Ama daha önemlisi bizim zamanımızda Gırgır vardı.Cumartesileri iple çektiğimiz evde sen önce okuyacaksın ben önce okuyacağım kavgası ettiğimiz o efsane.Rivayet olur ki 4.5-5 yaşlarında Gırgır okumaya başlamışım.Babam bana okur ben de ezberler yakaladığım herkese ezberden şakırmışım.Evde kedi enciği gibi oradan oraya taşıdığım dergileri annem son taşınmaların da Ankara da bırakarak beni muhteşem koleksiyonumdan ayırmıştı.Ama şimdi koridorumda yeğenlerimin fotoğrafları arasında Avni bana gülümsüyor en sevdği iki karikatürü ile.

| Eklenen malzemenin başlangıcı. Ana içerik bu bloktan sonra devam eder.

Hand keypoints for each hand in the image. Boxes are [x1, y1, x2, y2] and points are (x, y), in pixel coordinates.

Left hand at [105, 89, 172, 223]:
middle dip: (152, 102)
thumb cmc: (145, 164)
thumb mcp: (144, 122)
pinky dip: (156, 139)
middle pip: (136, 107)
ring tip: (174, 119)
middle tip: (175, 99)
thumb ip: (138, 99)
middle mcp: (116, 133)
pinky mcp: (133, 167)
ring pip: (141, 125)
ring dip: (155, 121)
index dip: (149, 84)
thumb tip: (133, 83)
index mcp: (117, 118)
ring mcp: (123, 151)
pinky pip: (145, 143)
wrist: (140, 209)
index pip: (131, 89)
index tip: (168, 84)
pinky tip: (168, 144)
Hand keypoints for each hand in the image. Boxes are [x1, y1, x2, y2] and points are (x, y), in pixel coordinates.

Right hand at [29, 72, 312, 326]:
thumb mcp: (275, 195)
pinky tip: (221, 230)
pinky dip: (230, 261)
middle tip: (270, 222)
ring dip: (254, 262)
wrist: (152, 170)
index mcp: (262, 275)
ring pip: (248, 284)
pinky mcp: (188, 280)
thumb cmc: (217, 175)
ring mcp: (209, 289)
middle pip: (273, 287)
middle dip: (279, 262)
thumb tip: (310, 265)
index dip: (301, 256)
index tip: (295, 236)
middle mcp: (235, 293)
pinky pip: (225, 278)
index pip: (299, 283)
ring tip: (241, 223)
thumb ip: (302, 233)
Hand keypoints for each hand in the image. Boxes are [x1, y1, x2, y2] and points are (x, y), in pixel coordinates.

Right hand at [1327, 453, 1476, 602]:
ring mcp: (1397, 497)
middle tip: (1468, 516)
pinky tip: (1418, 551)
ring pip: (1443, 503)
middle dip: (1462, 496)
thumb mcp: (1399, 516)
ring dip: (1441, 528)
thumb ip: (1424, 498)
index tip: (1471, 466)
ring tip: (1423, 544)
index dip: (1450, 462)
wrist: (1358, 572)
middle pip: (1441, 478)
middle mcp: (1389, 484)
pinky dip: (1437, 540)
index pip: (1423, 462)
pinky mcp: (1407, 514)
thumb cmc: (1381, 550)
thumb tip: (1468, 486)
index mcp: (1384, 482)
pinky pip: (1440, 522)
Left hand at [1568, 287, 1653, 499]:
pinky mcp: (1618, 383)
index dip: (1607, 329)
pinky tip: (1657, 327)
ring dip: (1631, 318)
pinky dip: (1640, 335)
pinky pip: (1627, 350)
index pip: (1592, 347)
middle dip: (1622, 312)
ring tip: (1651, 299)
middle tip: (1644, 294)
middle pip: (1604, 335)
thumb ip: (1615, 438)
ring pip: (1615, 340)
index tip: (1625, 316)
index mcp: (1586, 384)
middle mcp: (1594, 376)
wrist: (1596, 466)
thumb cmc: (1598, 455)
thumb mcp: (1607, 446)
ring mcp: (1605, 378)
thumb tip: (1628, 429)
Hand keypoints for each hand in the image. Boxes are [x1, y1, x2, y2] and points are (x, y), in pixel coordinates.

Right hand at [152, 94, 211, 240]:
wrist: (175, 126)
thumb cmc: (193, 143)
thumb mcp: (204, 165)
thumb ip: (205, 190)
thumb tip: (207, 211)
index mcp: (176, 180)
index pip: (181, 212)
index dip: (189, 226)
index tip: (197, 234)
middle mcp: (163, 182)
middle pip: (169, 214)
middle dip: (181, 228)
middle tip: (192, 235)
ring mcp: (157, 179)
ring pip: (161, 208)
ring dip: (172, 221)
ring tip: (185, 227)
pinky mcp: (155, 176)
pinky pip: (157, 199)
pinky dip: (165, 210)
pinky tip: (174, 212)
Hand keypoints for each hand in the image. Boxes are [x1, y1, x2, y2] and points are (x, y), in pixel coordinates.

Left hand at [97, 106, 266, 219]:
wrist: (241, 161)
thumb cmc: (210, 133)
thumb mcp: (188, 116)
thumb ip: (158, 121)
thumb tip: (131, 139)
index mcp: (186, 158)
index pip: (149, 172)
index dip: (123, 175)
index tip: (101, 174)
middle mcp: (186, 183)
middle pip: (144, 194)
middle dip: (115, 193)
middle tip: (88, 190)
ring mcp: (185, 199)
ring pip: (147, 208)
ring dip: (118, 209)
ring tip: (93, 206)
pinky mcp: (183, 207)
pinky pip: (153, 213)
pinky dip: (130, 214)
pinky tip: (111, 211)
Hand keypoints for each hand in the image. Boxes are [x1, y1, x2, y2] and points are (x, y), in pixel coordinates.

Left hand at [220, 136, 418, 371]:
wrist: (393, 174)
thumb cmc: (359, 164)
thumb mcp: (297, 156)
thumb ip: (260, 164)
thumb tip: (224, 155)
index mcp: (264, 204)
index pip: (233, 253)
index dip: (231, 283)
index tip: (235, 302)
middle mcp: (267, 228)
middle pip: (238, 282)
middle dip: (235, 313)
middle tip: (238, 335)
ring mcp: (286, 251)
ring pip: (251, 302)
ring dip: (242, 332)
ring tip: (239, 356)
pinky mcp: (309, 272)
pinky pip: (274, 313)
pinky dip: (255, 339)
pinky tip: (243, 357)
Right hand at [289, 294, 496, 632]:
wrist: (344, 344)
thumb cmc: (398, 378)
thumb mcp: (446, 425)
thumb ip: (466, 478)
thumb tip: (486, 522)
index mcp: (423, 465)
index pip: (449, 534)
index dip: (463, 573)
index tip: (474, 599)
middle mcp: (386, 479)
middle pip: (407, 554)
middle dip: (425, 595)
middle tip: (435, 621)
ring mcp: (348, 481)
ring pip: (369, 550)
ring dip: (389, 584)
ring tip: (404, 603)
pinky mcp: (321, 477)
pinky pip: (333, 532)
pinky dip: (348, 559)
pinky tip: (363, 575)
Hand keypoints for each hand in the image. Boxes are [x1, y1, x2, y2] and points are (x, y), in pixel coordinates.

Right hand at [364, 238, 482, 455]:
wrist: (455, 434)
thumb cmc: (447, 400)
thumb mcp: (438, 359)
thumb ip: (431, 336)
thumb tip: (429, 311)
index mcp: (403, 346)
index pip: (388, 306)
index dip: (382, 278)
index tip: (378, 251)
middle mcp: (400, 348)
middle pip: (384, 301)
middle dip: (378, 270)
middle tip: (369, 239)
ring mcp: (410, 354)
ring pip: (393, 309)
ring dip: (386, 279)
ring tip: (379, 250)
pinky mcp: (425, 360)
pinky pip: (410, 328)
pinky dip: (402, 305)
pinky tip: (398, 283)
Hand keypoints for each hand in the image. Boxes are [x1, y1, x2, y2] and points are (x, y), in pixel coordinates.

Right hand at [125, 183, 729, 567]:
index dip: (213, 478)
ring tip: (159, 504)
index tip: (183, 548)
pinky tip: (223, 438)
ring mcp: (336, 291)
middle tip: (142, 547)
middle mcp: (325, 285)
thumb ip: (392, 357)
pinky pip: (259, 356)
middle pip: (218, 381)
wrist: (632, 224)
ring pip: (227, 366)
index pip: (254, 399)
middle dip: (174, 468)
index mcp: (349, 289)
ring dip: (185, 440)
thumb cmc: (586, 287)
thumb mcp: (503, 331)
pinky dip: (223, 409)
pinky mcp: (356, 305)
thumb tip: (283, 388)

Gırgırın yayın hayatına son vermesi,Avninin yayınlanmaya başlaması,Limon ekibinin yeni dergiyi çıkarması ,Hıbır ,Leman derken bugünlere vardık.Ben artık eskisi gibi bir mizah dergisi okuru değilim.Yalnızca Atilla Atalay'ın kitaplarını takip eden Leman'ı da arasıra alan birine dönüştüm .Ama ...Lemanın 1000. sayısını kaçırmadım.Umarım siz de kaçırmamışsınızdır.Bir antoloji niteliğinde Leman da şimdiye kadar yazmış çizmiş herkesin içinde olduğu kah gülerek kah gözleriniz dolarak okuyacağınız bir dergi olmuş.Ben de yarattığı gibi belki sizde de bundan sonra Çarşambaları takip etme ve Leman'ı okuma etkisi yaratır kimbilir.